- Trade show advertisement, The Daily Film Renter (3 November 1936)
- Directed by: John Baxter
- Written by: Herbert Ayres; Gerald Elliott; Jack Francis; Geoffrey Orme;
- Produced by: John Baxter
- Starring: Bransby Williams; Wilfred Walter; Cathleen Nesbitt; Eric Portman;
- Cinematography: Jack Parker
- Edited by: Sidney Stone
- Music by: Kennedy Russell
- Production company: United Kingdom Films
- Distributed by: APD
- Release date: November 1936;
- Running time: 75 minutes
- Country: United Kingdom
- Language: English

= Hearts of Humanity (1936 film) =

Hearts of Humanity (also known as Abide with Me, The  Crypt and Gossip) is a 1936 British drama film directed by John Baxter and starring Bransby Williams, Wilfred Walter and Cathleen Nesbitt. It was written by Herbert Ayres, Gerald Elliott, Jack Francis and Geoffrey Orme. Like many of Baxter's films of the era, it is set amongst the underprivileged.

==Plot==
Following a whispering campaign against him, a Church of England vicar leaves his parish and goes to London. Struck by remorse, one of his accusers gets his son to try to find him and make amends. Although from a wealthy background, the young man spends time amongst the down-and-outs of the city, until he finds the heavily-disguised priest leading the poor in resistance against exploitation by a socially well-connected criminal gang.

==Partial cast==
- Bransby Williams as Mike Timmins
- Wilfred Walter as Reverend John Maitland
- Cathleen Nesbitt as Mrs. Bamford
- Pamela Randall as Ann Bamford
- Eric Portman as Jack Clinton
- Hay Petrie as Alf Hooper
- J. Fisher White as dad
- Fred Duprez as manager

== Production ==
The film was made at Shepperton Studios, with art direction by John Bryan.

== Reception ==
The Monthly Film Bulletin wrote: "The story is a moving one. The existence of the down-and-outs is sympathetically portrayed and the camera has been put to good use. The humour of the outcasts has been caught in the dialogue and in many of the situations. One minor blemish on the film is that the poor are represented as somewhat pious – they listen to wireless sermons and church music, while the wealthy dance to hot jazz in a big hotel. The acting is excellent and it is difficult to particularise. But D. Hay Petrie as a pickpocket is particularly worth watching."

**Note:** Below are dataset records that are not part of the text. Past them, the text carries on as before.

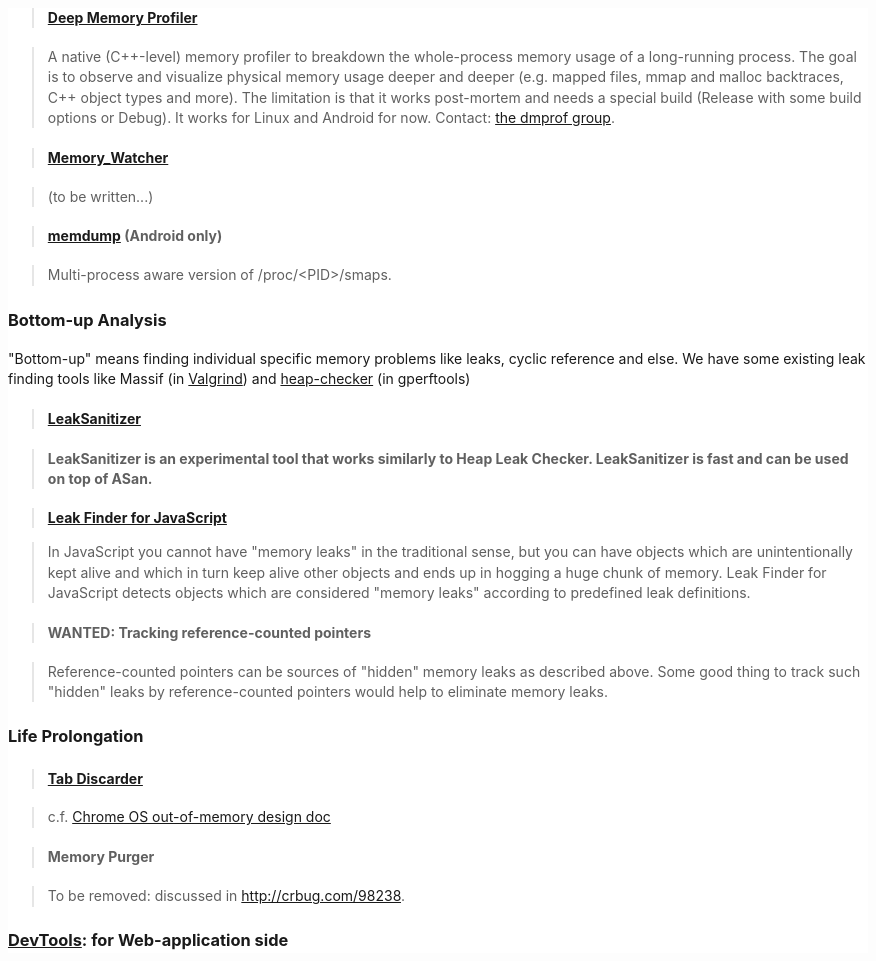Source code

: > #### [Deep Memory Profiler](/developers/deep-memory-profiler)

> A native (C++-level) memory profiler to breakdown the whole-process memory
> usage of a long-running process. The goal is to observe and visualize physical
> memory usage deeper and deeper (e.g. mapped files, mmap and malloc backtraces,
> C++ object types and more). The limitation is that it works post-mortem and
> needs a special build (Release with some build options or Debug). It works for
> Linux and Android for now. Contact: [the dmprof
> group](https://groups.google.com/a/chromium.org/forum/).

> #### [Memory_Watcher](/developers/memory_watcher)

> (to be written...)

> #### [memdump](/developers/testing/multi-process-ram-usage-analysis-on-android) (Android only)

> Multi-process aware version of /proc/&lt;PID&gt;/smaps.

### Bottom-up Analysis

"Bottom-up" means finding individual specific memory problems like leaks, cyclic
reference and else. We have some existing leak finding tools like Massif (in
[Valgrind](/system/errors/NodeNotFound)) and
[heap-checker](/system/errors/NodeNotFound) (in gperftools)

> #### [LeakSanitizer](/developers/testing/leaksanitizer)

> #### LeakSanitizer is an experimental tool that works similarly to Heap Leak Checker. LeakSanitizer is fast and can be used on top of ASan.

> **[Leak Finder for
> JavaScript](https://code.google.com/p/leak-finder-for-javascript/)**

> In JavaScript you cannot have "memory leaks" in the traditional sense, but you
> can have objects which are unintentionally kept alive and which in turn keep
> alive other objects and ends up in hogging a huge chunk of memory. Leak Finder
> for JavaScript detects objects which are considered "memory leaks" according
> to predefined leak definitions.

> #### WANTED: Tracking reference-counted pointers

> Reference-counted pointers can be sources of "hidden" memory leaks as
> described above. Some good thing to track such "hidden" leaks by
> reference-counted pointers would help to eliminate memory leaks.

### Life Prolongation

> #### [Tab Discarder](/chromium-os/chromiumos-design-docs/tab-discarding-and-reloading)

> c.f. [Chrome OS out-of-memory design
> doc](http://www.chromium.org/chromium-os/chromiumos-design-docs/out-of-memory-handling)

> #### Memory Purger

> To be removed: discussed in <http://crbug.com/98238>.

### [DevTools](https://developers.google.com/chrome-developer-tools/): for Web-application side
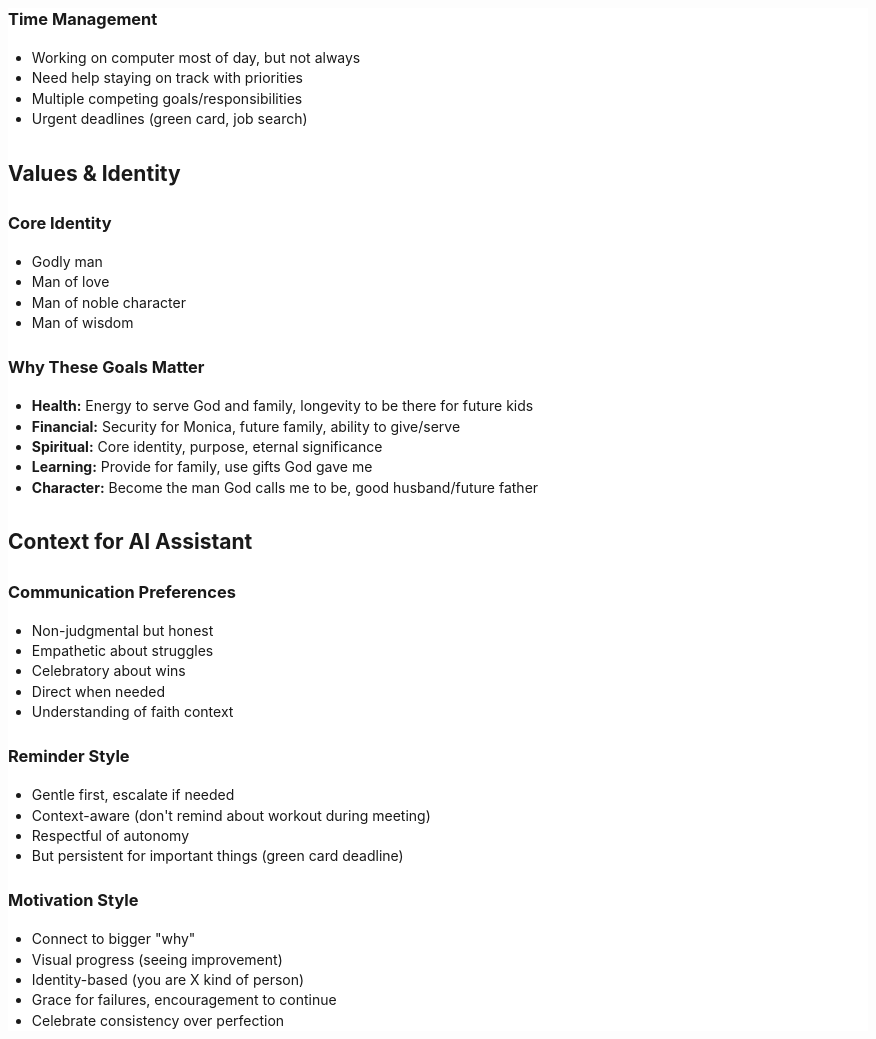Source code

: ### Time Management
- Working on computer most of day, but not always
- Need help staying on track with priorities
- Multiple competing goals/responsibilities
- Urgent deadlines (green card, job search)

## Values & Identity

### Core Identity
- Godly man
- Man of love
- Man of noble character
- Man of wisdom

### Why These Goals Matter
- **Health:** Energy to serve God and family, longevity to be there for future kids
- **Financial:** Security for Monica, future family, ability to give/serve
- **Spiritual:** Core identity, purpose, eternal significance
- **Learning:** Provide for family, use gifts God gave me
- **Character:** Become the man God calls me to be, good husband/future father

## Context for AI Assistant

### Communication Preferences
- Non-judgmental but honest
- Empathetic about struggles
- Celebratory about wins
- Direct when needed
- Understanding of faith context

### Reminder Style
- Gentle first, escalate if needed
- Context-aware (don't remind about workout during meeting)
- Respectful of autonomy
- But persistent for important things (green card deadline)

### Motivation Style
- Connect to bigger "why"
- Visual progress (seeing improvement)
- Identity-based (you are X kind of person)
- Grace for failures, encouragement to continue
- Celebrate consistency over perfection

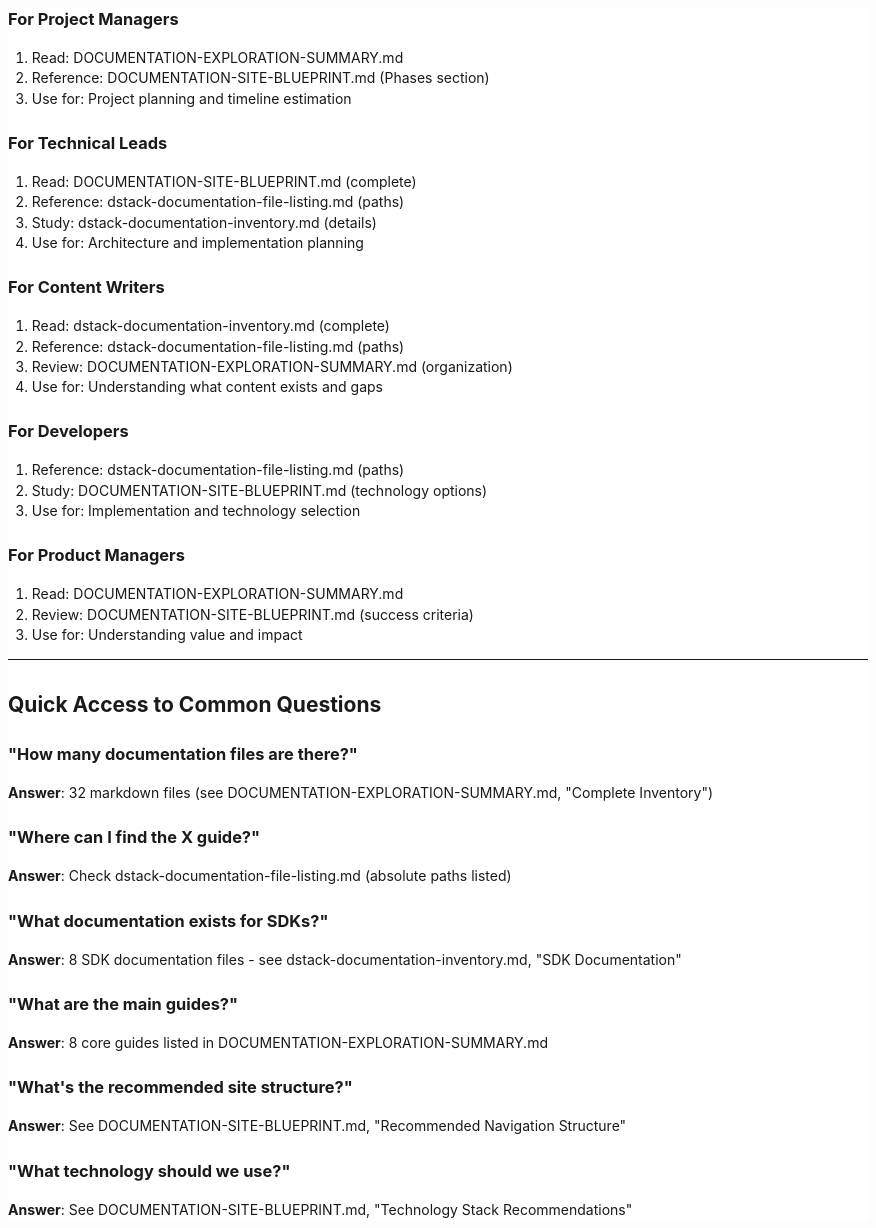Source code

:### For Project Managers
1. Read: DOCUMENTATION-EXPLORATION-SUMMARY.md
2. Reference: DOCUMENTATION-SITE-BLUEPRINT.md (Phases section)
3. Use for: Project planning and timeline estimation

### For Technical Leads
1. Read: DOCUMENTATION-SITE-BLUEPRINT.md (complete)
2. Reference: dstack-documentation-file-listing.md (paths)
3. Study: dstack-documentation-inventory.md (details)
4. Use for: Architecture and implementation planning

### For Content Writers
1. Read: dstack-documentation-inventory.md (complete)
2. Reference: dstack-documentation-file-listing.md (paths)
3. Review: DOCUMENTATION-EXPLORATION-SUMMARY.md (organization)
4. Use for: Understanding what content exists and gaps

### For Developers
1. Reference: dstack-documentation-file-listing.md (paths)
2. Study: DOCUMENTATION-SITE-BLUEPRINT.md (technology options)
3. Use for: Implementation and technology selection

### For Product Managers
1. Read: DOCUMENTATION-EXPLORATION-SUMMARY.md
2. Review: DOCUMENTATION-SITE-BLUEPRINT.md (success criteria)
3. Use for: Understanding value and impact

---

## Quick Access to Common Questions

### "How many documentation files are there?"
**Answer**: 32 markdown files (see DOCUMENTATION-EXPLORATION-SUMMARY.md, "Complete Inventory")

### "Where can I find the X guide?"
**Answer**: Check dstack-documentation-file-listing.md (absolute paths listed)

### "What documentation exists for SDKs?"
**Answer**: 8 SDK documentation files - see dstack-documentation-inventory.md, "SDK Documentation"

### "What are the main guides?"
**Answer**: 8 core guides listed in DOCUMENTATION-EXPLORATION-SUMMARY.md

### "What's the recommended site structure?"
**Answer**: See DOCUMENTATION-SITE-BLUEPRINT.md, "Recommended Navigation Structure"

### "What technology should we use?"
**Answer**: See DOCUMENTATION-SITE-BLUEPRINT.md, "Technology Stack Recommendations"
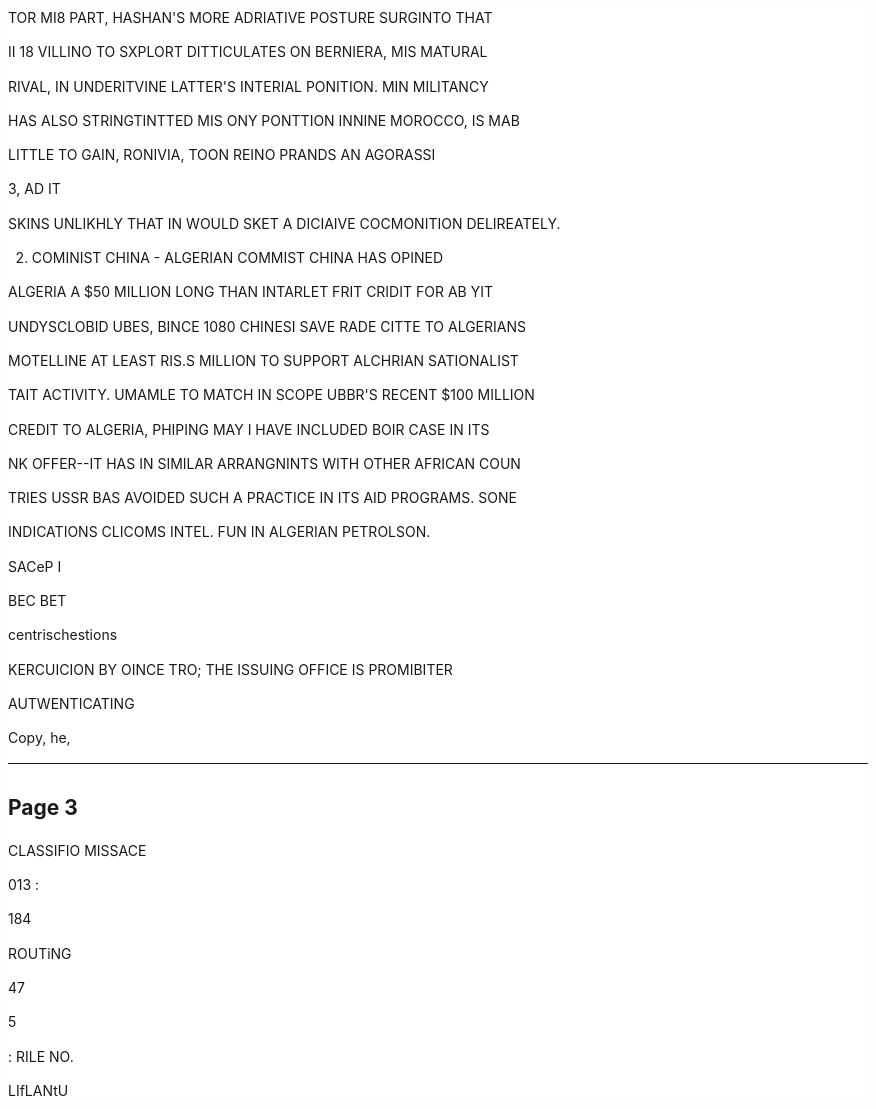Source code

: TOR MI8 PART, HASHAN'S MORE ADRIATIVE POSTURE SURGINTO THAT

II 18 VILLINO TO SXPLORT DITTICULATES ON BERNIERA, MIS MATURAL

RIVAL, IN UNDERITVINE LATTER'S INTERIAL PONITION. MIN MILITANCY

HAS ALSO STRINGTINTTED MIS ONY PONTTION INNINE MOROCCO, IS MAB

LITTLE TO GAIN, RONIVIA, TOON REINO PRANDS AN AGORASSI

3, AD IT

SKINS UNLIKHLY THAT IN WOULD SKET A DICIAIVE COCMONITION DELIREATELY.

2. COMINIST CHINA - ALGERIAN COMMIST CHINA HAS OPINED

ALGERIA A $50 MILLION LONG THAN INTARLET FRIT CRIDIT FOR AB YIT

UNDYSCLOBID UBES, BINCE 1080 CHINESI SAVE RADE CITTE TO ALGERIANS

MOTELLINE AT LEAST RIS.S MILLION TO SUPPORT ALCHRIAN SATIONALIST

TAIT ACTIVITY. UMAMLE TO MATCH IN SCOPE UBBR'S RECENT $100 MILLION

CREDIT TO ALGERIA, PHIPING MAY I HAVE INCLUDED BOIR CASE IN ITS

NK OFFER--IT HAS IN SIMILAR ARRANGNINTS WITH OTHER AFRICAN COUN

TRIES USSR BAS AVOIDED SUCH A PRACTICE IN ITS AID PROGRAMS. SONE

INDICATIONS CLICOMS INTEL. FUN IN ALGERIAN PETROLSON.

SACeP I

BEC BET

centrischestions

KERCUICION BY OINCE TRO; THE ISSUING OFFICE IS PROMIBITER

AUTWENTICATING

Copy, he,

---

## Page 3

CLASSIFIO MISSACE

013 :

184

ROUTiNG

47

5

: RILE NO.

LIfLANtU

The Daily Film Renter wrote: "Rambling story of young man's search in London's underworld for parson hounded out of parish by malicious gossip. Complicated development not always easy to follow, but entertaining angles are forthcoming from Stanelli's violin virtuosity, Romilly Choir, and Teddy Joyce's Band. Convincing crypt, doss-house and music hall locations are featured, while cast has numerous well-chosen types."

Picturegoer wrote: "Slight story with strong human and emotional aspects, which suffers from being over-prolonged. It has a tendency at times to become nothing much more than a conducted tour of London's underworld, but the backgrounds and the people one encounters are generally interesting."

Picture Show wrote: "Finely characterised and directed drama ... It is most convincingly set, and the dialogue natural."